"Foram juntos outro dia, como por magia, no autocarro, em pé"*
Depois de ter ouvido cada uma destas duas canções youtubadas aqui em baixo tótil vezes, acho que sei porque razão são daquelas canções que me fazem desejar que o autocarro ande mais devagar - para que não chegue a paragem em que saio - para que nem a tarefa mais simples (como levantar o cagueiro do banco ou desviar os olhos da janela) não roube algumas ppm dos meus neurónios - para que estes se ocupem em grande número cruzando ondas sonoras com memórias ou desejos ou coisas do subconsciente de forma a obter uma agradável resultante de contemplação e emoção (não sei se é assim que estas coisas funcionam). Em ambos os casos, é a voz que carrega a melodia, por isso, e porque não sou novo nestas andanças de gostar muito de ouvir canções, foi fácil concluir que o mistério está também ou sobretudo nas palavras (não está sempre, até gosto de uma música cujo refrão começa por "go downtown put the drugs in my body").

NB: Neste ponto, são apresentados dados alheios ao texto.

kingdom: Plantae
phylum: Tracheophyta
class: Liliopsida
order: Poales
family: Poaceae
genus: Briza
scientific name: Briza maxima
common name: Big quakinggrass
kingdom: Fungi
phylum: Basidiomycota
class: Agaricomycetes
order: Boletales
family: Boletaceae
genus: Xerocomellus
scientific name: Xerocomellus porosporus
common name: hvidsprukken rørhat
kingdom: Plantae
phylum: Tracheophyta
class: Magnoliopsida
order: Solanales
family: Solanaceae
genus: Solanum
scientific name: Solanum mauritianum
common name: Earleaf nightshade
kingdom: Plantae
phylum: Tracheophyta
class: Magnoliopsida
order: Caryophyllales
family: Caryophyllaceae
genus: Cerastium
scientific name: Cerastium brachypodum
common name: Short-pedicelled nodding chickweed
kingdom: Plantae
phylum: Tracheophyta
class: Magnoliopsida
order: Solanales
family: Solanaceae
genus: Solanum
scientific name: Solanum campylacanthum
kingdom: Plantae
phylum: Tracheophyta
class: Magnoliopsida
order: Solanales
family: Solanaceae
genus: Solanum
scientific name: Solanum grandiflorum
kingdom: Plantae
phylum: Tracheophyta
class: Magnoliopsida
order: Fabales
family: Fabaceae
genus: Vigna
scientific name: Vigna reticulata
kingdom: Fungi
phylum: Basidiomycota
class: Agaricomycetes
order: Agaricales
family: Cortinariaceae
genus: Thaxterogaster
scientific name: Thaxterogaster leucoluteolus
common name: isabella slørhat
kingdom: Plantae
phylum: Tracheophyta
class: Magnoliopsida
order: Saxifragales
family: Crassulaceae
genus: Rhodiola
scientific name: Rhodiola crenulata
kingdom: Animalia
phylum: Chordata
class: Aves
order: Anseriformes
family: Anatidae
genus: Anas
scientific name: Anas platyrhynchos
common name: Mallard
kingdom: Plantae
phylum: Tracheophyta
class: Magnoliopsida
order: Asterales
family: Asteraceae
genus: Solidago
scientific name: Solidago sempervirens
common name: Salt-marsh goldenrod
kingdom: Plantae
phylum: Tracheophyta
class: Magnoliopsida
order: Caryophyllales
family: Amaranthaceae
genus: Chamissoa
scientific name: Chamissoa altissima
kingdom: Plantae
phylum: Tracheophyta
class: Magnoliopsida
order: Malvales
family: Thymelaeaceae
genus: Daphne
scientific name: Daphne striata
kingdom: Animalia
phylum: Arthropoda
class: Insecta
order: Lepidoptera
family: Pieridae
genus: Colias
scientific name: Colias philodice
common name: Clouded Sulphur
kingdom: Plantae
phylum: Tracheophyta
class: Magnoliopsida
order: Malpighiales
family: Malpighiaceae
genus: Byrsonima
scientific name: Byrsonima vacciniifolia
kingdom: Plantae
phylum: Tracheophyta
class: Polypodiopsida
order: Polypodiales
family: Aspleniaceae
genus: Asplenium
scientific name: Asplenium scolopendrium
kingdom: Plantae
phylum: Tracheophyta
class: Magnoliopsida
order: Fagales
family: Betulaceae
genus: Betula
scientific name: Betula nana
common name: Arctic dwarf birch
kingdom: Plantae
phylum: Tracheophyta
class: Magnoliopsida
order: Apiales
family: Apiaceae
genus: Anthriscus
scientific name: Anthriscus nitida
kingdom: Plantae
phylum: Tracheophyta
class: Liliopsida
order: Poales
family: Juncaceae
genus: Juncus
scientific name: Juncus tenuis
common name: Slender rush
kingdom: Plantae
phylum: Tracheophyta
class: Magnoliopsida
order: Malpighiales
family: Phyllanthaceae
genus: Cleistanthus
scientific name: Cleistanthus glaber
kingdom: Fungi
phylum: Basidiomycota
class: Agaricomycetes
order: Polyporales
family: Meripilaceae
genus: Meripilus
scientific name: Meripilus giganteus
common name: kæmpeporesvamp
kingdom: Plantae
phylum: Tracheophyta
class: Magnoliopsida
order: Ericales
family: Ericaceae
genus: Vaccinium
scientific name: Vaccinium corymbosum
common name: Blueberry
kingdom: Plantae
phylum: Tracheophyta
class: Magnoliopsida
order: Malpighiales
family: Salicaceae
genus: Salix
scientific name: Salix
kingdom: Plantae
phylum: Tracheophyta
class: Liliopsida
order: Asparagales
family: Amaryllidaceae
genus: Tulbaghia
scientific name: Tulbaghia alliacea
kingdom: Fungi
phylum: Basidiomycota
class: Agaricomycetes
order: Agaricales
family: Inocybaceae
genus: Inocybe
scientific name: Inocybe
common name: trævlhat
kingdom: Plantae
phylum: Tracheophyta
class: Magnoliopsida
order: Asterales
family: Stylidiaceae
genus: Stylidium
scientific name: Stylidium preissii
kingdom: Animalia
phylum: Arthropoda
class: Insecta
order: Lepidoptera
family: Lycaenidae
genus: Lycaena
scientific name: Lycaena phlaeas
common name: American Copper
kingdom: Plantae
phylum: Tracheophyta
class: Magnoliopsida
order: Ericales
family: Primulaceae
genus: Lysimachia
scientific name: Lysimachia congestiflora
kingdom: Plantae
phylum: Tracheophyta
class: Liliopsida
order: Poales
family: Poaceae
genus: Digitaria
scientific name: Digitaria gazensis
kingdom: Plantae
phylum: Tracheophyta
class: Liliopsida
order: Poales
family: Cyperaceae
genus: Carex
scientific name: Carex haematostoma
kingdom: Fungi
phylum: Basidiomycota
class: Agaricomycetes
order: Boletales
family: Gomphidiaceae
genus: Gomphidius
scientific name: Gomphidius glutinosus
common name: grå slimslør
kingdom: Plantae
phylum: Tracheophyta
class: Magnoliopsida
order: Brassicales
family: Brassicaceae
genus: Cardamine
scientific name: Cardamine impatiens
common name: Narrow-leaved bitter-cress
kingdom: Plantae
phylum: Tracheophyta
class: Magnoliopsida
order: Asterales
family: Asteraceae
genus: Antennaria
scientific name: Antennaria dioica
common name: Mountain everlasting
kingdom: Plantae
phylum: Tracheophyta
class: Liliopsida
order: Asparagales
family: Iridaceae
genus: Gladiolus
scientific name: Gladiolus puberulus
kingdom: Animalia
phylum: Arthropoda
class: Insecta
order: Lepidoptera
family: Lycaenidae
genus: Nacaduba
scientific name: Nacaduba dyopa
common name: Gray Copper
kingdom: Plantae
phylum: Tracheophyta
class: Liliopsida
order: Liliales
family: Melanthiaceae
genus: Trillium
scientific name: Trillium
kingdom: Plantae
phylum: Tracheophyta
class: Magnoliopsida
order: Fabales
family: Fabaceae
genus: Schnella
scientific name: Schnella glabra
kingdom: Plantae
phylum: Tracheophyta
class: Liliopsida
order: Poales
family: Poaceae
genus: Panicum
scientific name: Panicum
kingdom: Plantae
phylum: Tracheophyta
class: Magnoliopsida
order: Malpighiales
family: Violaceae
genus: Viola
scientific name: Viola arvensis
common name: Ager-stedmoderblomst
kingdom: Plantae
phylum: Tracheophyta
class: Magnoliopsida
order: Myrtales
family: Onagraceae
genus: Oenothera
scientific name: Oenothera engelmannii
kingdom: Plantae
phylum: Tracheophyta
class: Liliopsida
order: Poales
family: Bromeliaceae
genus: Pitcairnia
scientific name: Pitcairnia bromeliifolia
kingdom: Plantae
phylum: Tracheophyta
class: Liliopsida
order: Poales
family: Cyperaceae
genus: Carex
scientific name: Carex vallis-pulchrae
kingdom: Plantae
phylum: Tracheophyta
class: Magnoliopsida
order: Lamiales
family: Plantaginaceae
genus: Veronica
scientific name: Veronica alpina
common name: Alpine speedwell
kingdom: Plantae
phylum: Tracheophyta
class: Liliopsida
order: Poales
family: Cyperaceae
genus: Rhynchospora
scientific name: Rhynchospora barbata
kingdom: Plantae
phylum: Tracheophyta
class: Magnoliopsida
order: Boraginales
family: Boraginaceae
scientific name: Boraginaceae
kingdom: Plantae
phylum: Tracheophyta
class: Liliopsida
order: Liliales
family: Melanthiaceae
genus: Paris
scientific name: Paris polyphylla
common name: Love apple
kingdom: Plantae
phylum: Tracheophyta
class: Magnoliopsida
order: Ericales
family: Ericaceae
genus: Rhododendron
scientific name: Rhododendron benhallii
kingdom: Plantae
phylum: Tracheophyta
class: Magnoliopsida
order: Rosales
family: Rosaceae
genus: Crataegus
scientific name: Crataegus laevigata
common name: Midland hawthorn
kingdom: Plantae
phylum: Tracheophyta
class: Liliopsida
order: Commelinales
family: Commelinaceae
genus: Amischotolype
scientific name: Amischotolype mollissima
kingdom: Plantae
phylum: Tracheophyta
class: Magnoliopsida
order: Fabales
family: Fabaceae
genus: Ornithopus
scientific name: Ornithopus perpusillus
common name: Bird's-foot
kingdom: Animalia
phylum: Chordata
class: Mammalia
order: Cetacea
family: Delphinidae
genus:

I never knew I was a lover,
Just cause I steal the things you hide,
Just cause I focus while we're dancing,
Just cause I offered you a ride.
King of Spain, The Tallest Man on Earth
Nesta aqui, as palavras ambíguas informam-nos de que o pretendente ao trono não se quer libertar de coisa nenhuma, e que o aparente sarcasmo do refrão (uma espécie de se consegues fazer x eu sou o Papa) não passa de bluff (se fosse sarcasmo para quê fantasiar?). Quando canta I never knew I was a lover, o homem não está a ser sarcástico porque, logo a seguir, canta just cause I focus while we're dancing, e deixa claro que as palavras que se seguem são sobre o que sabe agora e não sobre o que não sabia, o que pode ser o mesmo mas não é as mesma coisa (não falamos de funções de estado). Isto são os meus ouvidos, concedo, e para os meus ouvidos a outra grande canção deste cantautor (quem inventou esta palavra divertia-se) é uma que descreve homicídios cometidos so I could stay the king you see, e que acaba com now we're dancing through the garden, talvez onde começa a do rei de Espanha.
Seis da tarde
Como era de se esperar
Ela pega
E me espera no portão
Diz que está muito louca
Prá beijar
E me beija com a boca
De paixão...
Cotidiano, Chico Buarque
E nesta aqui o narrador descreve um cotidiano de beijos pontuais e apavorados, tão importante e absorvente que o faz maldizer a vida prá levar. É fixe que palavras aparentemente tão prosaicas, e como que resignadas, sejam tão doces.